(Dataset entries)
────────────────────────────────────────
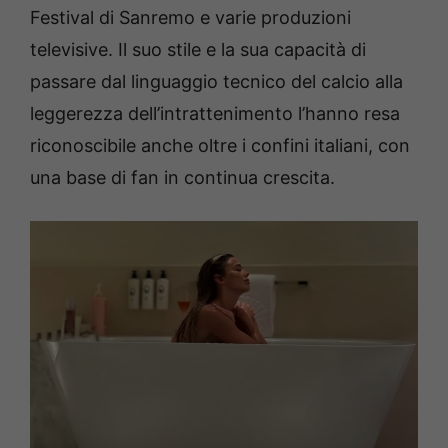
Festival di Sanremo e varie produzioni
televisive. Il suo stile e la sua capacità di
passare dal linguaggio tecnico del calcio alla
leggerezza dell’intrattenimento l’hanno resa
riconoscibile anche oltre i confini italiani, con
una base di fan in continua crescita.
────────────────────────────────────────
• _WORK INSTRUCTION_
Please rewrite the text of every item with "calcio" changed to "ciclismo" and everything else kept the same. Leave out the pictures.

• _OUTPUT OF THE TASK_
Festival di Sanremo e varie produzioni
televisive. Il suo stile e la sua capacità di
passare dal linguaggio tecnico del ciclismo alla
leggerezza dell’intrattenimento l’hanno resa
riconoscibile anche oltre i confini italiani, con
una base di fan in continua crescita.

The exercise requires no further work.